Le même argument a été repris par plusieurs élus, lors des discussions, en particulier par des députés néerlandophones.
”En commission, il y a eu des arguments pour et des arguments contre. Ceux qui étaient contre ont trouvé que le timing posait question. Et que le procureur aurait déjà dû avoir le temps de convoquer depuis longtemps M. Mampaka devant un tribunal. Plusieurs députés ont aussi souligné le fait que le dossier n’était pas complet”, nous indique un élu. “Les pour estimaient au contraire qu’il ne fallait pas forcément avoir le dossier complet pour trancher, car les députés ne doivent pas juger du fond de l’affaire, pour lever l’immunité.”
Le Parlement bruxellois compte bon nombre de juristes qui ont vu d’un mauvais œil la manœuvre des autorités judiciaires à l’encontre de l’un des leurs.
Certains, parmi eux, ont aussi refusé de devoir se prononcer sans avoir accès au dossier judiciaire.
”Un dossier sans pièces”
”Aujourd’hui, on doit se prononcer sur une demande de levée d’immunité parlementaire. Un dossier sans pièces. J’ai demandé au parquet de consulter le dossier complet. Sans succès. Autant supprimer l’immunité parlementaire et arrêter de nous faire perdre notre temps”, a dénoncé Emmanuel De Bock, chef de groupe Défi, sur X. Dans ces conditions, le député amarante a voté contre la levée d’immunité.

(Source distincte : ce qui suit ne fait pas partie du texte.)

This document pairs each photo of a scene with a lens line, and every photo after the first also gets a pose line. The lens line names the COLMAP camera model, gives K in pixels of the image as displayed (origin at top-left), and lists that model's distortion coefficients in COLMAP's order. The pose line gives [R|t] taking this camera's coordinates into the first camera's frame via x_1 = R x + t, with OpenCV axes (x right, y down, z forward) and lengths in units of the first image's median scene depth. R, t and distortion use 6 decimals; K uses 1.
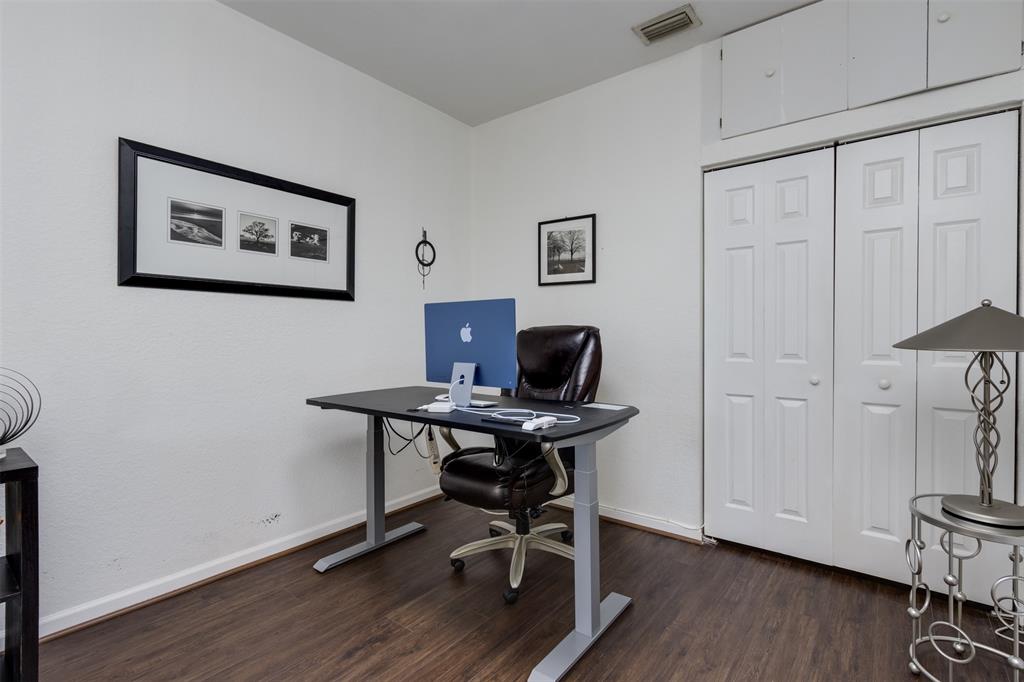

Pour rappel, plusieurs collaborateurs de Joëlle Milquet, pour laquelle une levée d’immunité a également été demandée, sont dans le collimateur des enquêteurs dans le cadre du dossier sur les collaborateurs litigieux engagés au cabinet par celle qui était alors ministre de l’Intérieur, avant les élections 2014.